■ Records for processing:
################
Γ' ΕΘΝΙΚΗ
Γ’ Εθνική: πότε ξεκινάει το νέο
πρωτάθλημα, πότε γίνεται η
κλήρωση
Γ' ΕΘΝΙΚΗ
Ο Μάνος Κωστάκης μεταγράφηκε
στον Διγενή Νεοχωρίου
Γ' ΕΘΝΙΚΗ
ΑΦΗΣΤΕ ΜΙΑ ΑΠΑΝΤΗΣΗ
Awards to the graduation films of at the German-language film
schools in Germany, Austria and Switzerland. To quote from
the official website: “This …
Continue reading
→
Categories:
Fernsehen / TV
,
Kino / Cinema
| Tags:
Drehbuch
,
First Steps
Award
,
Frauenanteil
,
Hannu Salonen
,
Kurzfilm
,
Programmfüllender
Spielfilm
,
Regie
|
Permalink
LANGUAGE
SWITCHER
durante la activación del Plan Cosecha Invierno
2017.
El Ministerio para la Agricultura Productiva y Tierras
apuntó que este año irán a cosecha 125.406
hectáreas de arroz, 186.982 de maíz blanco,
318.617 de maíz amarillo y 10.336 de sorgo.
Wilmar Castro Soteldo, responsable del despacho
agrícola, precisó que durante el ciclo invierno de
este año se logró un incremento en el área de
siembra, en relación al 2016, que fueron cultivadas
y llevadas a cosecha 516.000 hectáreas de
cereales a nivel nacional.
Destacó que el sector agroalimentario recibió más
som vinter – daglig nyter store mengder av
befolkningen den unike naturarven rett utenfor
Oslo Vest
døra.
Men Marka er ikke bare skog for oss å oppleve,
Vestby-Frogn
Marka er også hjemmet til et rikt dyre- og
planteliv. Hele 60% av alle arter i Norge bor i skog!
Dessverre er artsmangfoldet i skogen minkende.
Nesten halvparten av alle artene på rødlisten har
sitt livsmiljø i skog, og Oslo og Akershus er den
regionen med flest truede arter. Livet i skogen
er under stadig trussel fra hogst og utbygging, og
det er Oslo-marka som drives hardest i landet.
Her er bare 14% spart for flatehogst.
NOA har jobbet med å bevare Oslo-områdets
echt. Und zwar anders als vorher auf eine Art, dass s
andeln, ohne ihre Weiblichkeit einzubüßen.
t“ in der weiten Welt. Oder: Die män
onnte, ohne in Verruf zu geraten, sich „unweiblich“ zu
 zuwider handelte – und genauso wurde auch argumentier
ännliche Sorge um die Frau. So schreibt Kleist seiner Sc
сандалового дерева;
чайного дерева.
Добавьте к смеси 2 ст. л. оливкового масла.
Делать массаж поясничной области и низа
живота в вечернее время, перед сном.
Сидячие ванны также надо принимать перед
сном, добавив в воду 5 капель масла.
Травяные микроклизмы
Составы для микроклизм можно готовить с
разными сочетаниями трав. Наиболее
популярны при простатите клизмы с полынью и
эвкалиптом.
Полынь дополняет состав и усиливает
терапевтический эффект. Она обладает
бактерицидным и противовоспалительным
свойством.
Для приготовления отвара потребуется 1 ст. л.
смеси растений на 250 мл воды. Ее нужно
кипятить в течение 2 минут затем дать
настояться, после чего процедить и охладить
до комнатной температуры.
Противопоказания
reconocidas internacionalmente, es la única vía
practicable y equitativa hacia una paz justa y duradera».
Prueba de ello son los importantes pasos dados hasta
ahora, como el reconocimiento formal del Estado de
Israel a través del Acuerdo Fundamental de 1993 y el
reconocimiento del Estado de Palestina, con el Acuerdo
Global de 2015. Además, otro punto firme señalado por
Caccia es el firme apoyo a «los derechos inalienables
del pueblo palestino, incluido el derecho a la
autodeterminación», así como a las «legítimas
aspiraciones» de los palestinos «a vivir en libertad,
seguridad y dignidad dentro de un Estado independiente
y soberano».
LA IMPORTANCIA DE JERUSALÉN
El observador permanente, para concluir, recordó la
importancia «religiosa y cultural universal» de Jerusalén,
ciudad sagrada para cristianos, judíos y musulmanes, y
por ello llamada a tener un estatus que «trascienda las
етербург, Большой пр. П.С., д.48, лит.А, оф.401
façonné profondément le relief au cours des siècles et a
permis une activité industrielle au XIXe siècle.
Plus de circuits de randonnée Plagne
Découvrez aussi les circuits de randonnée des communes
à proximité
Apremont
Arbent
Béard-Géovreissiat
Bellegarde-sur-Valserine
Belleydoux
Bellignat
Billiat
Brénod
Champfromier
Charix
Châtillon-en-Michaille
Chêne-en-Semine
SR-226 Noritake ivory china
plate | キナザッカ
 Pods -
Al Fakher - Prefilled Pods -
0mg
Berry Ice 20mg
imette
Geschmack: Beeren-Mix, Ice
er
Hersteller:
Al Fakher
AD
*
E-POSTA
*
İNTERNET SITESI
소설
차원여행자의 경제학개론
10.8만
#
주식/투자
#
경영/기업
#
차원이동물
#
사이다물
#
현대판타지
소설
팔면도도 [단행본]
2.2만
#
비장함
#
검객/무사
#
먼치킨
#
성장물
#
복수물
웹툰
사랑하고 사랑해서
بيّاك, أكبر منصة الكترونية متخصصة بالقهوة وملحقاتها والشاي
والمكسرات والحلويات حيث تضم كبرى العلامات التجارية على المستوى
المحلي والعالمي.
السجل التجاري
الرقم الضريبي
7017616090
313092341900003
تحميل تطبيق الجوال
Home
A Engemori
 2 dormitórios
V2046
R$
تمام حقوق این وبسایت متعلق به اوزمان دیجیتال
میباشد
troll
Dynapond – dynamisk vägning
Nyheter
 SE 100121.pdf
################
■ Your instructions: Exactly as they stand above, write out all the entries again.

■ Expected output:
Γ' ΕΘΝΙΚΗ
Γ’ Εθνική: πότε ξεκινάει το νέο
πρωτάθλημα, πότε γίνεται η
κλήρωση
Γ' ΕΘΝΙΚΗ
Ο Μάνος Κωστάκης μεταγράφηκε
στον Διγενή Νεοχωρίου
Γ' ΕΘΝΙΚΗ
ΑΦΗΣΤΕ ΜΙΑ ΑΠΑΝΤΗΣΗ
Awards to the graduation films of at the German-language film
schools in Germany, Austria and Switzerland. To quote from
the official website: “This …
Continue reading
→
Categories:
Fernsehen / TV
,
Kino / Cinema
| Tags:
Drehbuch
,
First Steps
Award
,
Frauenanteil
,
Hannu Salonen
,
Kurzfilm
,
Programmfüllender
Spielfilm
,
Regie
|
Permalink
LANGUAGE
SWITCHER
durante la activación del Plan Cosecha Invierno
2017.
El Ministerio para la Agricultura Productiva y Tierras
apuntó que este año irán a cosecha 125.406
hectáreas de arroz, 186.982 de maíz blanco,
318.617 de maíz amarillo y 10.336 de sorgo.
Wilmar Castro Soteldo, responsable del despacho
agrícola, precisó que durante el ciclo invierno de
este año se logró un incremento en el área de
siembra, en relación al 2016, que fueron cultivadas
y llevadas a cosecha 516.000 hectáreas de
cereales a nivel nacional.
Destacó que el sector agroalimentario recibió más
som vinter – daglig nyter store mengder av
befolkningen den unike naturarven rett utenfor
Oslo Vest
døra.
Men Marka er ikke bare skog for oss å oppleve,
Vestby-Frogn
Marka er også hjemmet til et rikt dyre- og
planteliv. Hele 60% av alle arter i Norge bor i skog!
Dessverre er artsmangfoldet i skogen minkende.
Nesten halvparten av alle artene på rødlisten har
sitt livsmiljø i skog, og Oslo og Akershus er den
regionen med flest truede arter. Livet i skogen
er under stadig trussel fra hogst og utbygging, og
det er Oslo-marka som drives hardest i landet.
Her er bare 14% spart for flatehogst.
NOA har jobbet med å bevare Oslo-områdets
echt. Und zwar anders als vorher auf eine Art, dass s
andeln, ohne ihre Weiblichkeit einzubüßen.
t“ in der weiten Welt. Oder: Die män
onnte, ohne in Verruf zu geraten, sich „unweiblich“ zu
 zuwider handelte – und genauso wurde auch argumentier
ännliche Sorge um die Frau. So schreibt Kleist seiner Sc
сандалового дерева;
чайного дерева.
Добавьте к смеси 2 ст. л. оливкового масла.
Делать массаж поясничной области и низа
живота в вечернее время, перед сном.
Сидячие ванны также надо принимать перед
сном, добавив в воду 5 капель масла.
Травяные микроклизмы
Составы для микроклизм можно готовить с
разными сочетаниями трав. Наиболее
популярны при простатите клизмы с полынью и
эвкалиптом.
Полынь дополняет состав и усиливает
терапевтический эффект. Она обладает
бактерицидным и противовоспалительным
свойством.
Для приготовления отвара потребуется 1 ст. л.
смеси растений на 250 мл воды. Ее нужно
кипятить в течение 2 минут затем дать
настояться, после чего процедить и охладить
до комнатной температуры.
Противопоказания
reconocidas internacionalmente, es la única vía
practicable y equitativa hacia una paz justa y duradera».
Prueba de ello son los importantes pasos dados hasta
ahora, como el reconocimiento formal del Estado de
Israel a través del Acuerdo Fundamental de 1993 y el
reconocimiento del Estado de Palestina, con el Acuerdo
Global de 2015. Además, otro punto firme señalado por
Caccia es el firme apoyo a «los derechos inalienables
del pueblo palestino, incluido el derecho a la
autodeterminación», así como a las «legítimas
aspiraciones» de los palestinos «a vivir en libertad,
seguridad y dignidad dentro de un Estado independiente
y soberano».
LA IMPORTANCIA DE JERUSALÉN
El observador permanente, para concluir, recordó la
importancia «religiosa y cultural universal» de Jerusalén,
ciudad sagrada para cristianos, judíos y musulmanes, y
por ello llamada a tener un estatus que «trascienda las
етербург, Большой пр. П.С., д.48, лит.А, оф.401
façonné profondément le relief au cours des siècles et a
permis une activité industrielle au XIXe siècle.
Plus de circuits de randonnée Plagne
Découvrez aussi les circuits de randonnée des communes
à proximité
Apremont
Arbent
Béard-Géovreissiat
Bellegarde-sur-Valserine
Belleydoux
Bellignat
Billiat
Brénod
Champfromier
Charix
Châtillon-en-Michaille
Chêne-en-Semine
SR-226 Noritake ivory china
plate | キナザッカ
 Pods -
Al Fakher - Prefilled Pods -
0mg
Berry Ice 20mg
imette
Geschmack: Beeren-Mix, Ice
er
Hersteller:
Al Fakher
AD
*
E-POSTA
*
İNTERNET SITESI
소설
차원여행자의 경제학개론
10.8만
#
주식/투자
#
경영/기업
#
차원이동물
#
사이다물
#
현대판타지
소설
팔면도도 [단행본]
2.2만
#
비장함
#
검객/무사
#
먼치킨
#
성장물
#
복수물
웹툰
사랑하고 사랑해서
بيّاك, أكبر منصة الكترونية متخصصة بالقهوة وملحقاتها والشاي
والمكسرات والحلويات حيث تضم كبرى العلامات التجارية على المستوى
المحلي والعالمي.
السجل التجاري
الرقم الضريبي
7017616090
313092341900003
تحميل تطبيق الجوال
Home
A Engemori
 2 dormitórios
V2046
R$
تمام حقوق این وبسایت متعلق به اوزمان دیجیتال
میباشد
troll
Dynapond – dynamisk vägning
Nyheter
 SE 100121.pdf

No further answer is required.